Description of the task
Return all lines from the entries below in which the word "independent" is present.

Source material
=== Section Start ===

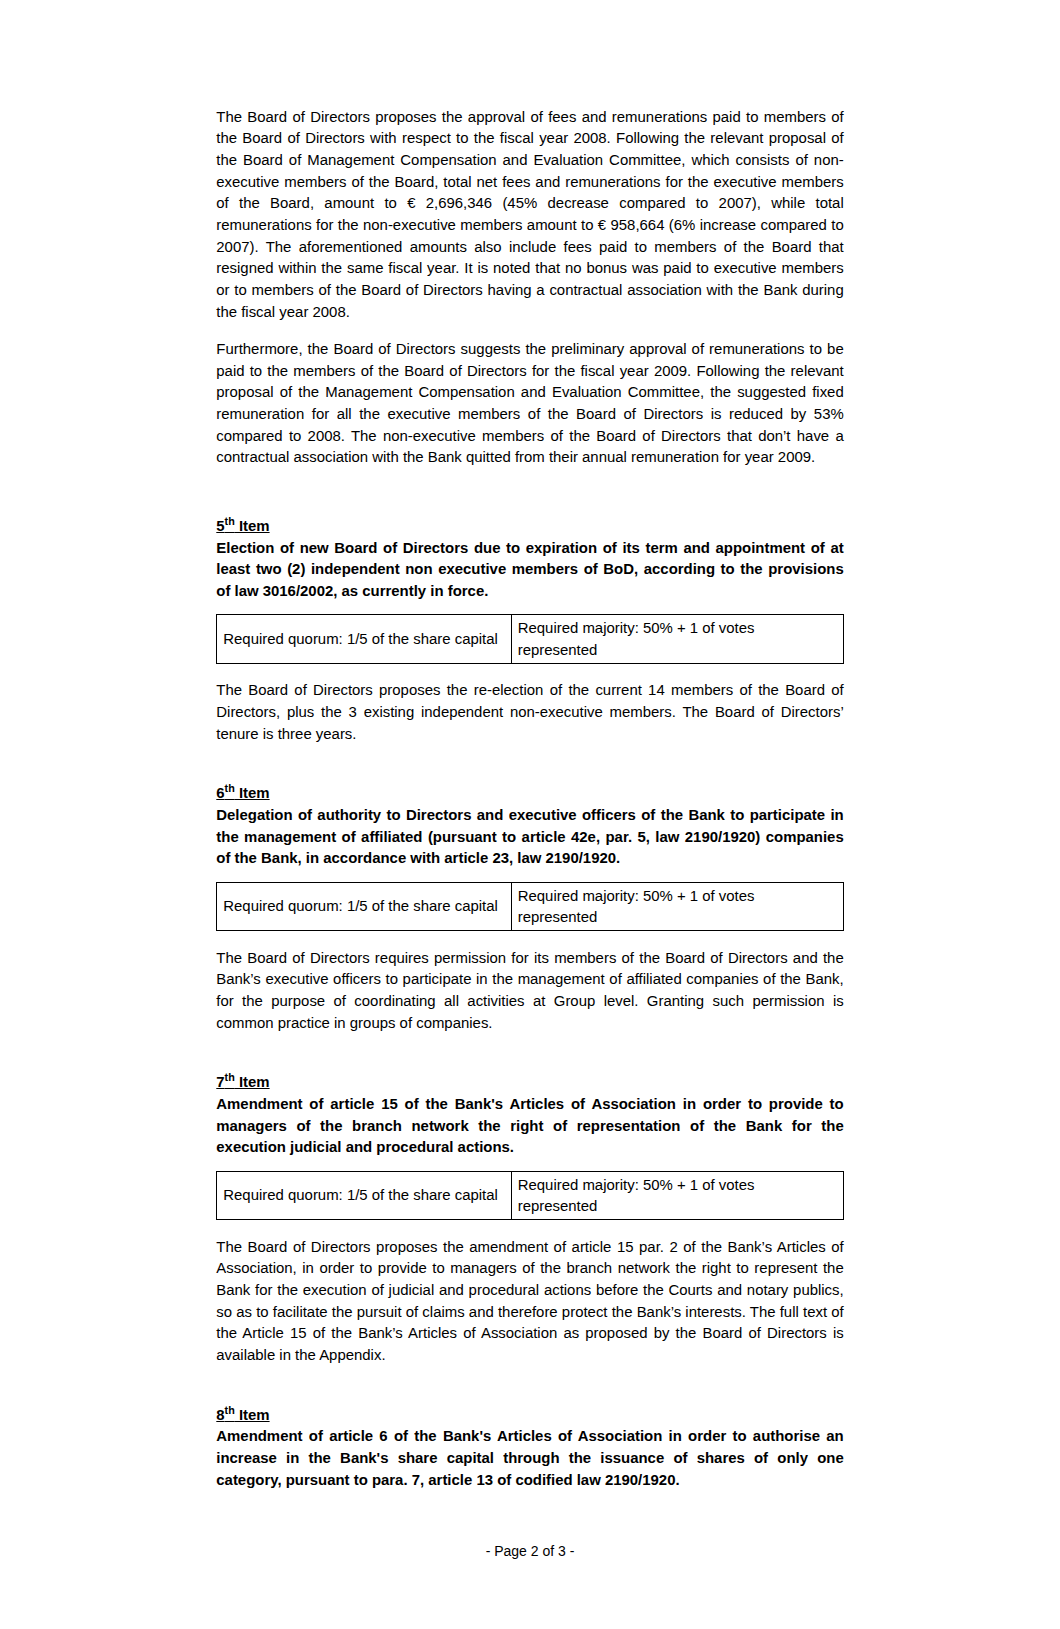The Board of Directors proposes the approval of fees and remunerations paid to members of the Board of Directors with respect to the fiscal year 2008. Following the relevant proposal of the Board of Management Compensation and Evaluation Committee, which consists of non-executive members of the Board, total net fees and remunerations for the executive members of the Board, amount to € 2,696,346 (45% decrease compared to 2007), while total remunerations for the non-executive members amount to € 958,664 (6% increase compared to 2007). The aforementioned amounts also include fees paid to members of the Board that resigned within the same fiscal year. It is noted that no bonus was paid to executive members or to members of the Board of Directors having a contractual association with the Bank during the fiscal year 2008.
Furthermore, the Board of Directors suggests the preliminary approval of remunerations to be paid to the members of the Board of Directors for the fiscal year 2009. Following the relevant proposal of the Management Compensation and Evaluation Committee, the suggested fixed remuneration for all the executive members of the Board of Directors is reduced by 53% compared to 2008. The non-executive members of the Board of Directors that don’t have a contractual association with the Bank quitted from their annual remuneration for year 2009.
5th Item
Election of new Board of Directors due to expiration of its term and appointment of at least two (2) independent non executive members of BoD, according to the provisions of law 3016/2002, as currently in force.
| Required quorum: 1/5 of the share capital | Required majority: 50% + 1 of votes represented |
The Board of Directors proposes the re-election of the current 14 members of the Board of Directors, plus the 3 existing independent non-executive members. The Board of Directors’ tenure is three years.
6th Item
Delegation of authority to Directors and executive officers of the Bank to participate in the management of affiliated (pursuant to article 42e, par. 5, law 2190/1920) companies of the Bank, in accordance with article 23, law 2190/1920.
| Required quorum: 1/5 of the share capital | Required majority: 50% + 1 of votes represented |
The Board of Directors requires permission for its members of the Board of Directors and the Bank’s executive officers to participate in the management of affiliated companies of the Bank, for the purpose of coordinating all activities at Group level. Granting such permission is common practice in groups of companies.
7th Item
Amendment of article 15 of the Bank's Articles of Association in order to provide to managers of the branch network the right of representation of the Bank for the execution judicial and procedural actions.
| Required quorum: 1/5 of the share capital | Required majority: 50% + 1 of votes represented |
The Board of Directors proposes the amendment of article 15 par. 2 of the Bank’s Articles of Association, in order to provide to managers of the branch network the right to represent the Bank for the execution of judicial and procedural actions before the Courts and notary publics, so as to facilitate the pursuit of claims and therefore protect the Bank’s interests. The full text of the Article 15 of the Bank’s Articles of Association as proposed by the Board of Directors is available in the Appendix.
8th Item
Amendment of article 6 of the Bank's Articles of Association in order to authorise an increase in the Bank's share capital through the issuance of shares of only one category, pursuant to para. 7, article 13 of codified law 2190/1920.
- Page 2 of 3 -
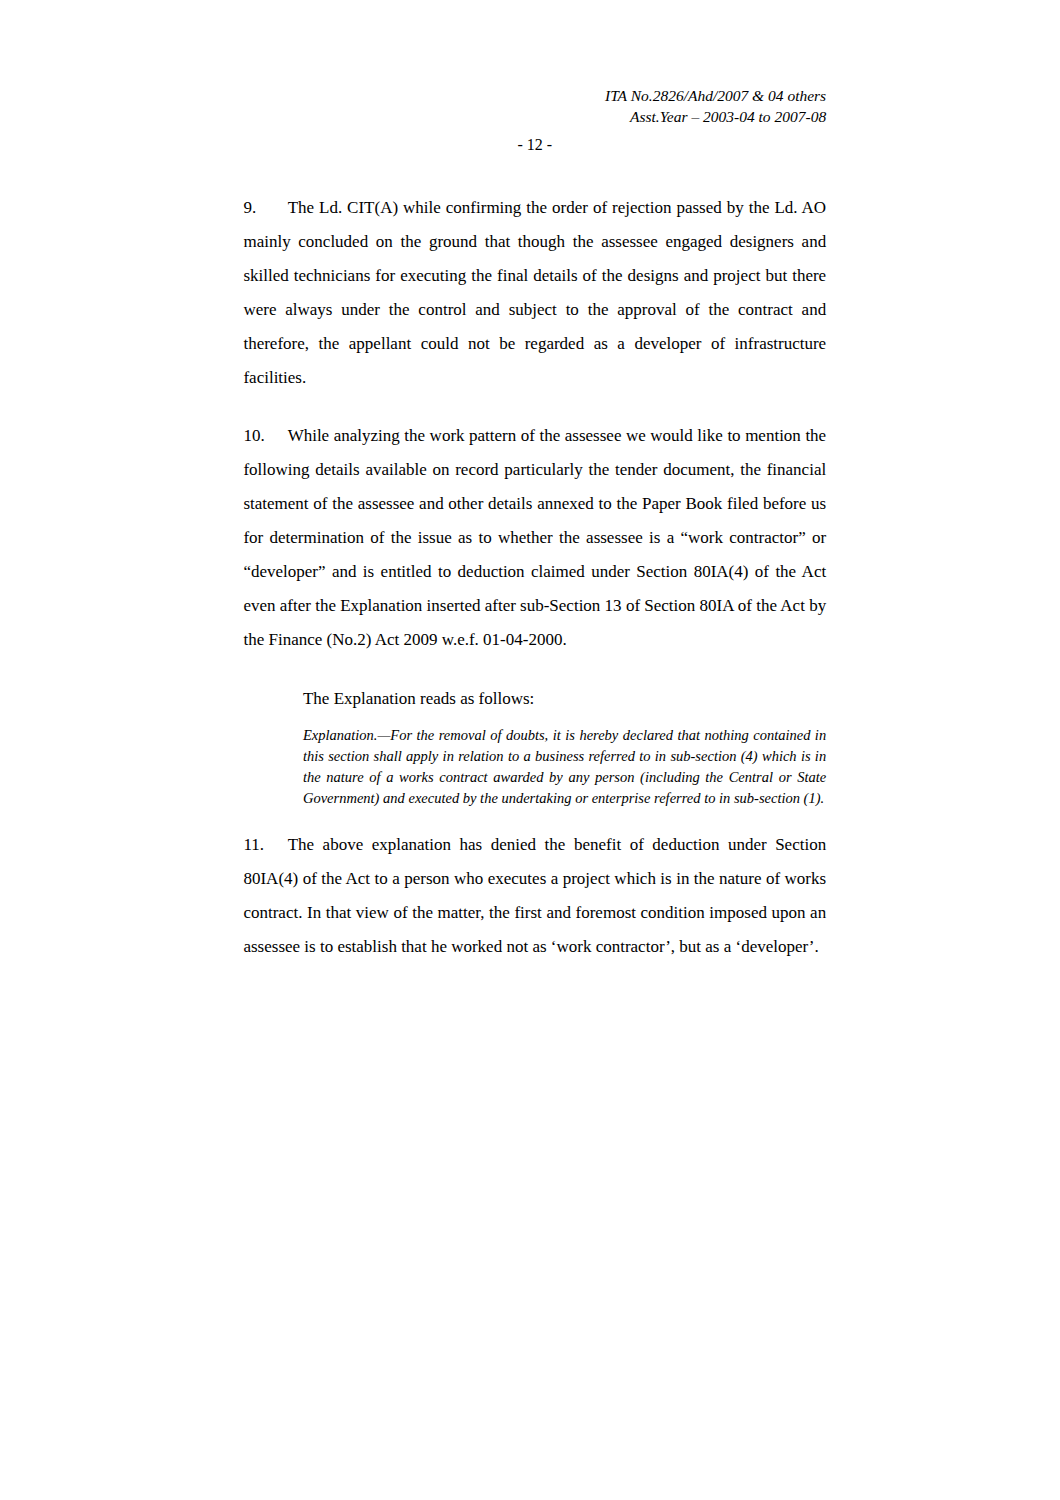ITA No.2826/Ahd/2007 & 04 others
Asst.Year – 2003-04 to 2007-08
- 12 -
9. The Ld. CIT(A) while confirming the order of rejection passed by the Ld. AO mainly concluded on the ground that though the assessee engaged designers and skilled technicians for executing the final details of the designs and project but there were always under the control and subject to the approval of the contract and therefore, the appellant could not be regarded as a developer of infrastructure facilities.
10. While analyzing the work pattern of the assessee we would like to mention the following details available on record particularly the tender document, the financial statement of the assessee and other details annexed to the Paper Book filed before us for determination of the issue as to whether the assessee is a “work contractor” or “developer” and is entitled to deduction claimed under Section 80IA(4) of the Act even after the Explanation inserted after sub-Section 13 of Section 80IA of the Act by the Finance (No.2) Act 2009 w.e.f. 01-04-2000.
The Explanation reads as follows:
Explanation.—For the removal of doubts, it is hereby declared that nothing contained in this section shall apply in relation to a business referred to in sub-section (4) which is in the nature of a works contract awarded by any person (including the Central or State Government) and executed by the undertaking or enterprise referred to in sub-section (1).
11. The above explanation has denied the benefit of deduction under Section 80IA(4) of the Act to a person who executes a project which is in the nature of works contract. In that view of the matter, the first and foremost condition imposed upon an assessee is to establish that he worked not as ‘work contractor’, but as a ‘developer’.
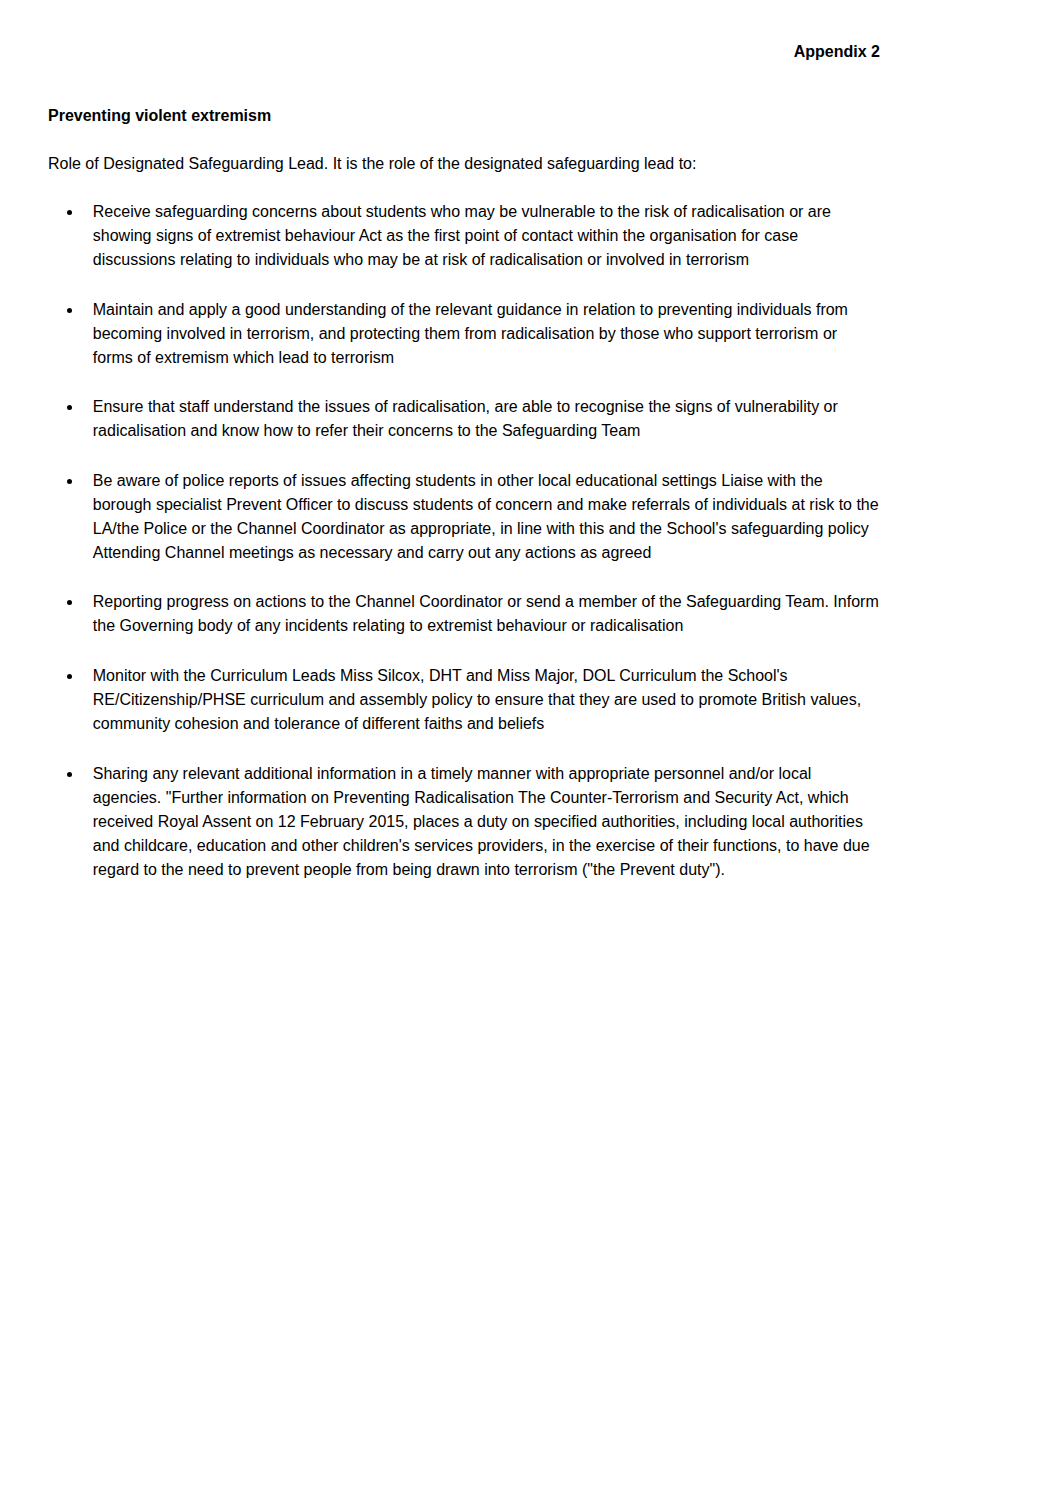Appendix 2
Preventing violent extremism
Role of Designated Safeguarding Lead. It is the role of the designated safeguarding lead to:
Receive safeguarding concerns about students who may be vulnerable to the risk of radicalisation or are showing signs of extremist behaviour Act as the first point of contact within the organisation for case discussions relating to individuals who may be at risk of radicalisation or involved in terrorism
Maintain and apply a good understanding of the relevant guidance in relation to preventing individuals from becoming involved in terrorism, and protecting them from radicalisation by those who support terrorism or forms of extremism which lead to terrorism
Ensure that staff understand the issues of radicalisation, are able to recognise the signs of vulnerability or radicalisation and know how to refer their concerns to the Safeguarding Team
Be aware of police reports of issues affecting students in other local educational settings Liaise with the borough specialist Prevent Officer to discuss students of concern and make referrals of individuals at risk to the LA/the Police or the Channel Coordinator as appropriate, in line with this and the School's safeguarding policy Attending Channel meetings as necessary and carry out any actions as agreed
Reporting progress on actions to the Channel Coordinator or send a member of the Safeguarding Team. Inform the Governing body of any incidents relating to extremist behaviour or radicalisation
Monitor with the Curriculum Leads Miss Silcox, DHT and Miss Major, DOL Curriculum the School's RE/Citizenship/PHSE curriculum and assembly policy to ensure that they are used to promote British values, community cohesion and tolerance of different faiths and beliefs
Sharing any relevant additional information in a timely manner with appropriate personnel and/or local agencies. "Further information on Preventing Radicalisation The Counter-Terrorism and Security Act, which received Royal Assent on 12 February 2015, places a duty on specified authorities, including local authorities and childcare, education and other children's services providers, in the exercise of their functions, to have due regard to the need to prevent people from being drawn into terrorism ("the Prevent duty").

=== Section End ===

Problem solution
Election of new Board of Directors due to expiration of its term and appointment of at least two (2) independent non executive members of BoD, according to the provisions of law 3016/2002, as currently in force.
The Board of Directors proposes the re-election of the current 14 members of the Board of Directors, plus the 3 existing independent non-executive members. The Board of Directors’ tenure is three years.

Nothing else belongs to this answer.